Extracted records:
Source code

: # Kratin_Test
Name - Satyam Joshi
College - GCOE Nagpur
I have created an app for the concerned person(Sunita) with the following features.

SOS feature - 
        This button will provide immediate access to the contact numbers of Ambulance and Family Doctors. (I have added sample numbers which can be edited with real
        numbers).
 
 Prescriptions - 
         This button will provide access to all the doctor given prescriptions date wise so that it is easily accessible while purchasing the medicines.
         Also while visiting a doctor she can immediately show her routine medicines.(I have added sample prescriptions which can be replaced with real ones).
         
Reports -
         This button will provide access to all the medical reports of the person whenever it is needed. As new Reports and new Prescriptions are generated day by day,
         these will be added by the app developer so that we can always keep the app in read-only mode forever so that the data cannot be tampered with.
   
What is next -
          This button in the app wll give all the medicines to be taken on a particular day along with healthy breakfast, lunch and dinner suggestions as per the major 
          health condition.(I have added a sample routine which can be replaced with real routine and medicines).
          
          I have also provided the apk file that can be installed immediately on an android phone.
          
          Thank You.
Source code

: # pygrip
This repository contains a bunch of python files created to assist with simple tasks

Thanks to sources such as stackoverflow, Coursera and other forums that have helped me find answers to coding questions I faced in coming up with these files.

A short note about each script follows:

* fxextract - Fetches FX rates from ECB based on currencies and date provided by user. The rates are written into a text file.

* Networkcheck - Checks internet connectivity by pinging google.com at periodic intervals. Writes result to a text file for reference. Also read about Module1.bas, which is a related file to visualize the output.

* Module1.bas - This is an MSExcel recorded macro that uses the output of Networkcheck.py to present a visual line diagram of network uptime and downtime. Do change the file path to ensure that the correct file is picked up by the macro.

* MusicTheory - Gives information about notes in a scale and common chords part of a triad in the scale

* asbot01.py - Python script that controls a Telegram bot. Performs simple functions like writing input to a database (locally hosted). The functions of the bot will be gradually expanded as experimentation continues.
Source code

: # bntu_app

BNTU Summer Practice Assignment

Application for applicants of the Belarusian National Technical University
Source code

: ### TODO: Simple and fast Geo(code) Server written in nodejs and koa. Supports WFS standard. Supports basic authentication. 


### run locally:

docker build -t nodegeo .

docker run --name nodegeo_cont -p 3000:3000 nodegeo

WHAT IS REQUIRED: If a line in the records contains the string "added", copy it out.

YOUR SOLUTION:
        This button will provide immediate access to the contact numbers of Ambulance and Family Doctors. (I have added sample numbers which can be edited with real
         Also while visiting a doctor she can immediately show her routine medicines.(I have added sample prescriptions which can be replaced with real ones).
         these will be added by the app developer so that we can always keep the app in read-only mode forever so that the data cannot be tampered with.
          health condition.(I have added a sample routine which can be replaced with real routine and medicines).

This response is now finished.